La MINUAD s'est déployée au Darfour en 2007 au milieu d'une guerre civile sanglante qui a fait plus de 300 000 morts entre 2003 et 2008, selon l'ONU, après que des groupes armés se soient soulevés contre le gouvernement pour protester contre la pauvreté et la marginalisation dont souffrent les habitants de la région.
A partir de 2017, alors que la mission comptait 16 000 personnes sur le terrain, elle a commencé à réduire ses effectifs à un peu moins de 6 000, dont 4 000 militaires.
Le chef de la mission, Jeremiah Mamabolo, a déclaré à Efe que la mission a réussi, malgré tous les problèmes qu'elle a rencontrés et les obstacles mis en travers de sa route par le régime Al-Bashir, à mener à bien sa tâche.
"Nous avons gagné la confiance de la population du Darfour, en particulier dans les camps de personnes déplacées, en leur apportant la sécurité et l'aide humanitaire", a déclaré Mamabolo, expliquant que sur les 2,5 millions de personnes qui se trouvaient dans ces camps, il y en a maintenant 1,8 million.
Il a rappelé que malgré la signature de l'accord de paix en octobre, "le Mouvement de libération du Soudan dirigé par Abdel Wahid Nur est toujours actif dans l'État du Darfour central et des conflits tribaux sanglants se poursuivent dans plusieurs États" qui composent cette vaste région.
Cependant, "il y a un nouveau gouvernement accepté par le peuple et engagé à faire la paix, à mettre fin aux problèmes des citoyens de la région du Darfour et à traiter les effets de la guerre.

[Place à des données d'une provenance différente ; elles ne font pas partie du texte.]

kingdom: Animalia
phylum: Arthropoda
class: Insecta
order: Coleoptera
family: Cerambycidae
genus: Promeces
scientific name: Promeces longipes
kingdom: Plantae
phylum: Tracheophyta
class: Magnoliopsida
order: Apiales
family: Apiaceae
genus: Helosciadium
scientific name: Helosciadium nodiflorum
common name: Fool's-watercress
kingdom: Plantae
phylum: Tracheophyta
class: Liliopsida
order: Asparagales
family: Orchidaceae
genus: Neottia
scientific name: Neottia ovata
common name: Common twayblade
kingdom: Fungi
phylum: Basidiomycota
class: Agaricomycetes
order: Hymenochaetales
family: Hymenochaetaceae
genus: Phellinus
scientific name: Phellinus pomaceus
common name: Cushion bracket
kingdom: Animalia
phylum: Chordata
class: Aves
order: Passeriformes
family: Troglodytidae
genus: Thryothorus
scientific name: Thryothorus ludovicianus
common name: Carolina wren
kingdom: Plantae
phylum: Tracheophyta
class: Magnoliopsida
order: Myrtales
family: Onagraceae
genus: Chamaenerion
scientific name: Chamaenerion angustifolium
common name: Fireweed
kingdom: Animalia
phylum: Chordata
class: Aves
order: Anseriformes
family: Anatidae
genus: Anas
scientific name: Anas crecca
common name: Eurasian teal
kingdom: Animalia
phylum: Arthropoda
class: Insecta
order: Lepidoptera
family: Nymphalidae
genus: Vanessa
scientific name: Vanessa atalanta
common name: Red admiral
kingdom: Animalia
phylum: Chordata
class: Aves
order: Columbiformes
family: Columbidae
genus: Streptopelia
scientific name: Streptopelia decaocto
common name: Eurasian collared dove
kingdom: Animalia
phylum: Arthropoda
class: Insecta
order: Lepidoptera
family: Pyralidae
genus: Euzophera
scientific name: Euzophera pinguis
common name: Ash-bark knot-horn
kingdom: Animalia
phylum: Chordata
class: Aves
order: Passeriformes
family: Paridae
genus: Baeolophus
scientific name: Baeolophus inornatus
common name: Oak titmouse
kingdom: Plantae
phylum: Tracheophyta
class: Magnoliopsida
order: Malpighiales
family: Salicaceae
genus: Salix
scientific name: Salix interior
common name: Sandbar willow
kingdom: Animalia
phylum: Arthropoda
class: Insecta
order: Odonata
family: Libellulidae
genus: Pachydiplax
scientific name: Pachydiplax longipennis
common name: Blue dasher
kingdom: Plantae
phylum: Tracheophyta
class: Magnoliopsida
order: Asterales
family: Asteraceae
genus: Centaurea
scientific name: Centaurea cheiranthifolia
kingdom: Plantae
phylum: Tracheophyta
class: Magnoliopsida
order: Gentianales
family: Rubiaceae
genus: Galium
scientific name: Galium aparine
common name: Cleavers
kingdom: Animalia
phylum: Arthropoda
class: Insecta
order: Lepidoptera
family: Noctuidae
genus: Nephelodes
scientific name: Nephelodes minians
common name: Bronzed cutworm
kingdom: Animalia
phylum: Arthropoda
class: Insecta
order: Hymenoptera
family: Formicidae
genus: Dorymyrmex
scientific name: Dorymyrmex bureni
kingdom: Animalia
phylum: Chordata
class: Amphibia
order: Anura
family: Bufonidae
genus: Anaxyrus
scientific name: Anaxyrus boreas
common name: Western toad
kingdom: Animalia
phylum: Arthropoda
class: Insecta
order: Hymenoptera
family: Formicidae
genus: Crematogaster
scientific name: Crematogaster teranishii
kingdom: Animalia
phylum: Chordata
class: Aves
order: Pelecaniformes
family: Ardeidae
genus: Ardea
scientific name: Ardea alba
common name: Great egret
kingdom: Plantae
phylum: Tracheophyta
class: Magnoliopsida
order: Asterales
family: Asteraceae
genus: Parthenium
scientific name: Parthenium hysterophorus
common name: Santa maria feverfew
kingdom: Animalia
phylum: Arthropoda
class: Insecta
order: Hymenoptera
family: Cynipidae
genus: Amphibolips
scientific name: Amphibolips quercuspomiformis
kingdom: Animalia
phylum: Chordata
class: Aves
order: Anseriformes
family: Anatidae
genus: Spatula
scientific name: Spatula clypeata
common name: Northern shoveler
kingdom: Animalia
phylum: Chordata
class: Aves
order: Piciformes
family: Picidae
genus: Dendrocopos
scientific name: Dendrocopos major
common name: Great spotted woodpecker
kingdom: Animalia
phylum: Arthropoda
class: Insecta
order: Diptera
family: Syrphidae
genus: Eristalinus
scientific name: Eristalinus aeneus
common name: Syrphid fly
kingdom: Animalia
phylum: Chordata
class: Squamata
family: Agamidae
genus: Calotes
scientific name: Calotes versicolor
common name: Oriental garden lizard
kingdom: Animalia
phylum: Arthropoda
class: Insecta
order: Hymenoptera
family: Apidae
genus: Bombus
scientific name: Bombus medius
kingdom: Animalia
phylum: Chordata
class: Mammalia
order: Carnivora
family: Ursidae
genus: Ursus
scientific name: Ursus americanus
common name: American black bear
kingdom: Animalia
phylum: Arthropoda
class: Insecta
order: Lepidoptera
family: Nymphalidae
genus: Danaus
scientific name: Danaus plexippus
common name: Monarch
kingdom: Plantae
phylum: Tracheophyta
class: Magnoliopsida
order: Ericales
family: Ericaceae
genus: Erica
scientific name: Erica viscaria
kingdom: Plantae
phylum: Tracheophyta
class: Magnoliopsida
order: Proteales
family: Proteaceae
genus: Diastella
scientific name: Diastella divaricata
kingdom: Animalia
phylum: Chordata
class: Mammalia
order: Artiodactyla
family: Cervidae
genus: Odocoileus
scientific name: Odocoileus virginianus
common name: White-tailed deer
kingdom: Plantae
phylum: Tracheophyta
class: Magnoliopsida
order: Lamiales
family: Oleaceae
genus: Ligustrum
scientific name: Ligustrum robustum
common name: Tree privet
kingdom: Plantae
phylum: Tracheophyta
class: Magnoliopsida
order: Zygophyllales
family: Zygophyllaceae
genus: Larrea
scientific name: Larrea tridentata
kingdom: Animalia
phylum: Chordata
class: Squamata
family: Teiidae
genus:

Les résidents des 155 camps de personnes déplacées restants au Darfour et des 20 camps de réfugiés des pays voisins, le Tchad et la République centrafricaine, ne se sentent pas en sécurité, a déclaré à Efe Adam Riyal, porte-parole de la Coordination générale pour les personnes déplacées et les réfugiés.
Ces derniers jours, des manifestations ont eu lieu dans certains de ces camps contre le retrait de la MINUAD.
M. Riyal a noté que malgré la faiblesse de la mission de paix, les violations des droits de l'homme pouvaient être documentées et a averti que des meurtres, des pillages et des viols se produisaient encore au Darfour et que les forces combinées du gouvernement et des groupes armés ne seraient pas en mesure de les arrêter.
Il se méfiait également de la possibilité qu'ils se retrouvent entre les agriculteurs tribaux africains et les éleveurs arabes, dont les conflits pour l'eau et la terre entraînent souvent des affrontements meurtriers.
Les mouvements armés, bien qu'ayant signé un accord de paix avec le gouvernement, ont également demandé une prolongation du mandat de la MINUAD.
"La décision du Conseil de sécurité concernant les soldats de la paix est frustrante car il a été possible de maintenir la mission conjointe jusqu'au début de l'activité de l'UNITAMS, qui devrait être terminée à la fin de 2021", a déclaré Mutassim Saleh, porte-parole du Mouvement pour la justice et l'égalité, l'un des plus importants au Darfour.
Pour sa part, le gouverneur de l'État du Darfour Sud, Musa Mahdi, a estimé que "le moment est venu pour la MINUAD de partir", et qu'elle devrait achever son retrait d'ici le 30 juin 2021, car il n'y a actuellement aucun combat entre les rebelles et le gouvernement, ce qui assurera une meilleure protection des civils.